# First Fish on the Fly from the Kayak



## Hobart (Nov 27, 2012)

I was introduced to fly fishing a few weeks ago and have absolutely loved it so far. I have been snapper fishing pretty hard last few weeks so after a long day in the gulf Saturday I decided to switch gears and hit blackwater on the kayak early today. Slow go first few hours figuring out how to not get snagged on every little thing on the kayak. But conditions were beautiful and calm. Hit the oyster pile launch about 6am or so and off the water by 11am before all the boats came out to play for the day.


----------



## sureicanfish (Sep 30, 2007)

Popping bugs are a blast, good going!


----------



## Jason (Oct 2, 2007)

Purty little bream!!! Congrats!


----------



## lsucole (May 7, 2009)

Congrats ! Also , spreading a beach towel over your lap and legs really helps your line snagging problems !


----------



## raptor45 (May 7, 2015)

I grew up in the Deep South and learned to fish with a fly rod at an early age. It is, without question, my favorite sport and I own several conventional 9' fly rods from 3wt to 9wt as well as a pair of 11' two handed switch rods that I'm learning to use. 

I am stone jealous of you and of those fish that you've pictured. Bream (or brim) like those are not only great fun to catch but they are my favorite to fry whole.
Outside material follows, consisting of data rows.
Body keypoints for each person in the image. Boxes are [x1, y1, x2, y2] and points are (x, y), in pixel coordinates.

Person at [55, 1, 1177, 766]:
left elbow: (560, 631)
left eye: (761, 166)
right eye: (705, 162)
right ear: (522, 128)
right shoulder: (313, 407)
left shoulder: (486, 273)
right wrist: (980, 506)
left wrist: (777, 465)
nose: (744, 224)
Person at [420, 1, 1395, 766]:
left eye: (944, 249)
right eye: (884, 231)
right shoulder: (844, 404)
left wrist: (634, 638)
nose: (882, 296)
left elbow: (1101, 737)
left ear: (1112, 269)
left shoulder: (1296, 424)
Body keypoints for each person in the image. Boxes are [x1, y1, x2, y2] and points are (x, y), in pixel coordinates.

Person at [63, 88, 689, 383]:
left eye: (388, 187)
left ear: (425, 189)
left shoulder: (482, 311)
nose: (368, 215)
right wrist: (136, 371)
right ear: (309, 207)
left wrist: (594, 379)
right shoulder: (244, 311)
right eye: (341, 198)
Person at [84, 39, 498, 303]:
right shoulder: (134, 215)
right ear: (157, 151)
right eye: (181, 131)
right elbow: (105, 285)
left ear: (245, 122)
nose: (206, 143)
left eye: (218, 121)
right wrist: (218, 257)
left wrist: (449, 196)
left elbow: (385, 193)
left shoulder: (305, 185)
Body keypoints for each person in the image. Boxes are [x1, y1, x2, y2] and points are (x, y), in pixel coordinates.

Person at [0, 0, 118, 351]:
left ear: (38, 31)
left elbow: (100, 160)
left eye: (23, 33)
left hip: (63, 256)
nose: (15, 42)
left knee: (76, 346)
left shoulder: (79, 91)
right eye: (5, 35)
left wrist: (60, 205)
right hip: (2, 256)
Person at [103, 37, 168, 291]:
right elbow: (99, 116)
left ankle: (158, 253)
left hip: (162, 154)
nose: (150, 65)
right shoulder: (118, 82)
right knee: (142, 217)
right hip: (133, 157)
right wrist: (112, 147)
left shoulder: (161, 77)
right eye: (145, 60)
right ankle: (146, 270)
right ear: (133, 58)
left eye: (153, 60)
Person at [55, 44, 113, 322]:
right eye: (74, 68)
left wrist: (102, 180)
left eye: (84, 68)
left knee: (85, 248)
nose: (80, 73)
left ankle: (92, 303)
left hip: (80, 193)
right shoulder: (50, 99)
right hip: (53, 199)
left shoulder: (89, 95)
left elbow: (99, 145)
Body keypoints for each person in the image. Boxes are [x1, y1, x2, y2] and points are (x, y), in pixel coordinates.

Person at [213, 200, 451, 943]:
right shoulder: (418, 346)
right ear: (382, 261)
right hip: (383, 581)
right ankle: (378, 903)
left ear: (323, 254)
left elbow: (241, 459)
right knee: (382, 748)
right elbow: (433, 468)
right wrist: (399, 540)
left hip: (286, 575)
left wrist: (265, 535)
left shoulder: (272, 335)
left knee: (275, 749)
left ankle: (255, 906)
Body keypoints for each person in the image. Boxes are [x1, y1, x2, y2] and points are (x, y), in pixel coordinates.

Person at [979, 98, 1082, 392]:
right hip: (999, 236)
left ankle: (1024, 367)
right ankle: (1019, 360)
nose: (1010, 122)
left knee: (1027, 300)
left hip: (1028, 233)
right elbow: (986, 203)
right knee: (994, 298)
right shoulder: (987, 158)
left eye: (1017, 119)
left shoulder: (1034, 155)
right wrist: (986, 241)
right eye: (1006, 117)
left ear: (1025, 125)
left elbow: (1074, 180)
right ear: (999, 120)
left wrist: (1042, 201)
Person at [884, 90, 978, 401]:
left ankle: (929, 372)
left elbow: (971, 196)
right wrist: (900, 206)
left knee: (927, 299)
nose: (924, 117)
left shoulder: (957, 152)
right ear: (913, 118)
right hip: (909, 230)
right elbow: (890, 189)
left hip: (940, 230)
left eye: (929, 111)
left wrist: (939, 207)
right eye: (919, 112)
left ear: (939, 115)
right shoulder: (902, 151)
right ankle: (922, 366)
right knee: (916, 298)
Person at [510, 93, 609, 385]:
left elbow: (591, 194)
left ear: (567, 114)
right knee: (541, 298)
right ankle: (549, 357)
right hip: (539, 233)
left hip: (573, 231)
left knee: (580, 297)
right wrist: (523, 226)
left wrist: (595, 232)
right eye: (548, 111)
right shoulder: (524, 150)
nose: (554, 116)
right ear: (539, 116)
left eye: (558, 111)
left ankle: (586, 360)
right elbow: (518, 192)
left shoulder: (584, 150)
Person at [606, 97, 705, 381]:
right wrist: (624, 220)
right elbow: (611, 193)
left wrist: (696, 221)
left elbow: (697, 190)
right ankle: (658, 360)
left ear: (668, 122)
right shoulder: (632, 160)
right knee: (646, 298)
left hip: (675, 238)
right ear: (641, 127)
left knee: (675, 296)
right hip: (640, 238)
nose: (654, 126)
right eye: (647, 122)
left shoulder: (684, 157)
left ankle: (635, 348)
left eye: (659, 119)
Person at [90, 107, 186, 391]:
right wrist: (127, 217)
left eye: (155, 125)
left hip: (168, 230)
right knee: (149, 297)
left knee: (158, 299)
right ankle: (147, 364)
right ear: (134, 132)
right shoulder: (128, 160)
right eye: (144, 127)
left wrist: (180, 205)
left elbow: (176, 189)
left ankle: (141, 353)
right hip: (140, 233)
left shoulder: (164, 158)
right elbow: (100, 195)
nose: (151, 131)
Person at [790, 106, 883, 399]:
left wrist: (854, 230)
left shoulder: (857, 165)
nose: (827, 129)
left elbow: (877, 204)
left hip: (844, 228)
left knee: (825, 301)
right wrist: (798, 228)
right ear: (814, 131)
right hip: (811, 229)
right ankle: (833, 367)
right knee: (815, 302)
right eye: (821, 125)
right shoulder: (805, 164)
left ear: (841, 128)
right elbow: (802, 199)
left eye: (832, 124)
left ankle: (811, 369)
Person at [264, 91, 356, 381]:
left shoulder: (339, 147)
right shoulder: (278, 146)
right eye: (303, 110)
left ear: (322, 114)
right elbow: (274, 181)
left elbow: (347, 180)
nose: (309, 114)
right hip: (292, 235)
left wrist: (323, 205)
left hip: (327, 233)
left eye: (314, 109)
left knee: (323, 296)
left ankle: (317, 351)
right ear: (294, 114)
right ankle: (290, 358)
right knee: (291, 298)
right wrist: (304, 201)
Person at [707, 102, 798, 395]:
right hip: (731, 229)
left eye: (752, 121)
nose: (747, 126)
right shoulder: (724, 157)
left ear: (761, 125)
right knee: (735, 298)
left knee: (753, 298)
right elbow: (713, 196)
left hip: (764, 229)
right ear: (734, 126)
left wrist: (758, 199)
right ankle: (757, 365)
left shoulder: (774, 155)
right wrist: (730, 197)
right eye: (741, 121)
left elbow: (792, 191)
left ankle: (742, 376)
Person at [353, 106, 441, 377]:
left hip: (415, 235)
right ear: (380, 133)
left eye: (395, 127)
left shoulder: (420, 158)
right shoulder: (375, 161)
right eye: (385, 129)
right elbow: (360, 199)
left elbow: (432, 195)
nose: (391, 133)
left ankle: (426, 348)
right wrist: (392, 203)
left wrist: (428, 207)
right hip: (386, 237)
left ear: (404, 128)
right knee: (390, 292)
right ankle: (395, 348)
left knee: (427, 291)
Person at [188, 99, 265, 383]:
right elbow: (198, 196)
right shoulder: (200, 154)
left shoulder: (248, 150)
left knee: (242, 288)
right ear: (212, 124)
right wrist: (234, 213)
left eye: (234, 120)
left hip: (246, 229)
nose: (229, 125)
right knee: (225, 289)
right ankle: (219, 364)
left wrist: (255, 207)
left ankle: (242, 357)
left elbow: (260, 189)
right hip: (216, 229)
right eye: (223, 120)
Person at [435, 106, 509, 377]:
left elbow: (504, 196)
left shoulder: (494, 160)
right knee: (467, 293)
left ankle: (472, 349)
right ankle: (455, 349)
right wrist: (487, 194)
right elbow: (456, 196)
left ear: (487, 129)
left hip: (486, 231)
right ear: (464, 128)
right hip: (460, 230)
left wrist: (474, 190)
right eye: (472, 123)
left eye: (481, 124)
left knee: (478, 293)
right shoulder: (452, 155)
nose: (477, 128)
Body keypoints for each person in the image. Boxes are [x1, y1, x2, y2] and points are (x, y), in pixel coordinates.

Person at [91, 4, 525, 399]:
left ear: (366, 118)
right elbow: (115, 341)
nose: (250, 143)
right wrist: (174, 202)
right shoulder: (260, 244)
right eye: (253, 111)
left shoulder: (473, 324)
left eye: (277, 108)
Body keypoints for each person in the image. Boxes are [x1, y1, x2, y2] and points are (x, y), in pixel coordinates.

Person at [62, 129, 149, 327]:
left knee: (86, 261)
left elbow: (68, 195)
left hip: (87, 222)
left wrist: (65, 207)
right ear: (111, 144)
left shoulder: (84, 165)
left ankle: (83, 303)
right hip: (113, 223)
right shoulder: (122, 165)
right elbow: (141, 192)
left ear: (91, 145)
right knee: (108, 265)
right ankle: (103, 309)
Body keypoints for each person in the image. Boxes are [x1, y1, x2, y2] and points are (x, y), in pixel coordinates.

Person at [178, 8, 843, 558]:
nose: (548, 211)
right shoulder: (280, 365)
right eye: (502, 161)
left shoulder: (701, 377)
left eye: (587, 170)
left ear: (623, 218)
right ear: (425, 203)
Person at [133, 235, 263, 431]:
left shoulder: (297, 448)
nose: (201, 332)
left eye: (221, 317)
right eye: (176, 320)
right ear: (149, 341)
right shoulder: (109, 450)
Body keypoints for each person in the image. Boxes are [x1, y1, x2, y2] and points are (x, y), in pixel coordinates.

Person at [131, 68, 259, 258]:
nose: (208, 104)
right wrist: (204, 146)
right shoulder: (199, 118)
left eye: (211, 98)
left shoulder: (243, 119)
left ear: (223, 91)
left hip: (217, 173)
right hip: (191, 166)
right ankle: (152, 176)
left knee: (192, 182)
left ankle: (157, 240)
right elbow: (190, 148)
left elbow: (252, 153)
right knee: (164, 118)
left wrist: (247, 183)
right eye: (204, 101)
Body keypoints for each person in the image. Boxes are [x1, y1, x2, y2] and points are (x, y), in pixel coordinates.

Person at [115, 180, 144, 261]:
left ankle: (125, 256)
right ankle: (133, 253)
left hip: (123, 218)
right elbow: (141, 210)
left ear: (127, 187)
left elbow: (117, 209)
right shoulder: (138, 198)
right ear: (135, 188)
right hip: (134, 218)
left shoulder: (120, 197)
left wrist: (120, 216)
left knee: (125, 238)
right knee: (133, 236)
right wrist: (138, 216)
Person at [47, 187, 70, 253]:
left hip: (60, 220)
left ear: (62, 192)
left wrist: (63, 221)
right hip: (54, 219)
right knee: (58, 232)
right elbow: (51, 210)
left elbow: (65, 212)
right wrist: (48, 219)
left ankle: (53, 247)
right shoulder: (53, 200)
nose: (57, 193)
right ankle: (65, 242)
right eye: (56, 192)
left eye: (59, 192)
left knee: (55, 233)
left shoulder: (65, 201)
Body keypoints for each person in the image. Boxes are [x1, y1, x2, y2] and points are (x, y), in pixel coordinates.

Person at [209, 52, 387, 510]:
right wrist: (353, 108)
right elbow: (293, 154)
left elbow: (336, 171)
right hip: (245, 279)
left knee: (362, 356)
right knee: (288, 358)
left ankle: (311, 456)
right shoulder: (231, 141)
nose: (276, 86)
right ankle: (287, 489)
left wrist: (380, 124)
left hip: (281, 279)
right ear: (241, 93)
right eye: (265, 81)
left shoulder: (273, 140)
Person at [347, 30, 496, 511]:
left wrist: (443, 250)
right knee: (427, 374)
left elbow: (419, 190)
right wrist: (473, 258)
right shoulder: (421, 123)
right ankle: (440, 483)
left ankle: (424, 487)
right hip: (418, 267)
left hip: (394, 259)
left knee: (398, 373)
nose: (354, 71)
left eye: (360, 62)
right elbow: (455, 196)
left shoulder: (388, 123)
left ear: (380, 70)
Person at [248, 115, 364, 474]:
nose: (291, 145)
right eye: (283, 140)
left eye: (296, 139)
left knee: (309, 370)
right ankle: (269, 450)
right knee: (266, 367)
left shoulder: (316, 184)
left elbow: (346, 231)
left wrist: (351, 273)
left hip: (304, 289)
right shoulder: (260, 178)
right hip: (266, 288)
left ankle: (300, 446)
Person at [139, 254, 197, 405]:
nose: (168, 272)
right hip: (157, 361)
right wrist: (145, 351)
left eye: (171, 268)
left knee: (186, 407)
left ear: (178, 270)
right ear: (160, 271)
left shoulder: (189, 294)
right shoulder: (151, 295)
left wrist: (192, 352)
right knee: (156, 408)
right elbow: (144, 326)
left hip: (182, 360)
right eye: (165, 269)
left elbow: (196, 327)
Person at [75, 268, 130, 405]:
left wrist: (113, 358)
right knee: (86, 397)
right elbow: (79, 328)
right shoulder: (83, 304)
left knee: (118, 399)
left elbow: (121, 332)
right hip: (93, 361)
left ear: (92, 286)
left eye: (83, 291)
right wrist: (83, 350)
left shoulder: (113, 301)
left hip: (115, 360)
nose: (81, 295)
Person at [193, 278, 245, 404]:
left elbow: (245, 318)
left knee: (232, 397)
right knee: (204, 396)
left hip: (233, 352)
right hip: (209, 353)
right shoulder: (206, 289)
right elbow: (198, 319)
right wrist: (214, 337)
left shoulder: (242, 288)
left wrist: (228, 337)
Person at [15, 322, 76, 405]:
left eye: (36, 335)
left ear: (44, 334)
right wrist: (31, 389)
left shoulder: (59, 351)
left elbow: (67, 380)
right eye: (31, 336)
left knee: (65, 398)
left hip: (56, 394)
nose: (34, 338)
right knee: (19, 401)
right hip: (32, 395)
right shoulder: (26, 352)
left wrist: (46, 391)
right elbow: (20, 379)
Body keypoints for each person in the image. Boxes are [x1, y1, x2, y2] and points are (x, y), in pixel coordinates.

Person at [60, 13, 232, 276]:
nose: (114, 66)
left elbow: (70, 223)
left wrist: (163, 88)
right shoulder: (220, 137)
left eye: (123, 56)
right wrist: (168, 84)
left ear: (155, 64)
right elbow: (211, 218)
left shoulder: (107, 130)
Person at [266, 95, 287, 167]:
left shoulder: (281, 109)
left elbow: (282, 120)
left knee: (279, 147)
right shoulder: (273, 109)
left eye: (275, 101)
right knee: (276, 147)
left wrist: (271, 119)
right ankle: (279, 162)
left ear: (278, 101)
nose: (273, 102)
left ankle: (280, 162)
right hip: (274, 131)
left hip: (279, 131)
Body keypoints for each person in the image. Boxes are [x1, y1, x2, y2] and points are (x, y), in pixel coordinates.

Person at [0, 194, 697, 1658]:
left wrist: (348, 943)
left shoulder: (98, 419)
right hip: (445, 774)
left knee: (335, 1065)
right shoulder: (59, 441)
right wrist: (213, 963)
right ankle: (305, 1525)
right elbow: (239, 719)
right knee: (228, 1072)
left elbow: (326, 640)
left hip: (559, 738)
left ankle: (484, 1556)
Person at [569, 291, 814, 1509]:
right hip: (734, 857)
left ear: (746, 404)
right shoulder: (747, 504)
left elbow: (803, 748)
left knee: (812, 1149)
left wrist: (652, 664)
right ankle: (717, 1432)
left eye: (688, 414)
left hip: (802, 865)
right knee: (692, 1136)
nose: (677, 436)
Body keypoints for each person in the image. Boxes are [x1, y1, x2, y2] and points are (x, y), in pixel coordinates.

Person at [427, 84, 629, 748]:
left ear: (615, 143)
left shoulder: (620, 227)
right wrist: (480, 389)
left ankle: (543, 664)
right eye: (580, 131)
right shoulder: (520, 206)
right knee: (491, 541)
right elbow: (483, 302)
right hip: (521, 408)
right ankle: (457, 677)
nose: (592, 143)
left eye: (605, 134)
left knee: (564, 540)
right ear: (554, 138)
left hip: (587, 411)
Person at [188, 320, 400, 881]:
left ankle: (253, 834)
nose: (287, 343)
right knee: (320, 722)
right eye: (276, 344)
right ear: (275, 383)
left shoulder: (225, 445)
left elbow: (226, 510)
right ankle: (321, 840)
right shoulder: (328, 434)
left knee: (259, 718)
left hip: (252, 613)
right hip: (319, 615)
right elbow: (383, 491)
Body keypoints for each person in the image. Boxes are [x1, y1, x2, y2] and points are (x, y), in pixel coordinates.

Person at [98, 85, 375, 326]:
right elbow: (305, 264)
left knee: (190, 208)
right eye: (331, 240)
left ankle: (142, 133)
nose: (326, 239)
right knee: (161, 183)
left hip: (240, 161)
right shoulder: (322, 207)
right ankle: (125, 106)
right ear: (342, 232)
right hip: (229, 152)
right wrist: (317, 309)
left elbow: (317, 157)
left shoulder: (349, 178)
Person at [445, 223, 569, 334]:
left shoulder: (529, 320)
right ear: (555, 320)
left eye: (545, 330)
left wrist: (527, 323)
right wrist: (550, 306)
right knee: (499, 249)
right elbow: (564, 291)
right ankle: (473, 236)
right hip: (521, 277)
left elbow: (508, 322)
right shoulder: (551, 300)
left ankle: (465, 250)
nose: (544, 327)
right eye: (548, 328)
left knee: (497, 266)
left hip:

Gotta learn how to separate the meat from the bones but IMO they are the tastiest fish on the planet and well worth the effort it takes to eat them.

Like you, I fish from a kayak. Mine is a Native Watercraft Ultimate 12FX and I paddle it with a 4' single blade ash paddle like you would use in a canoe and it has been my experience that a kayak can put you right on top of fish without spooking them. 

I currently live in Oklahoma and I have never found a good bream lake in this State and from what I've seen most of the folks here fish for crappie, sand bass or largemouths, almost exclusively, almost as if bream didn't exist. Sadly they don't know what they are missing.


----------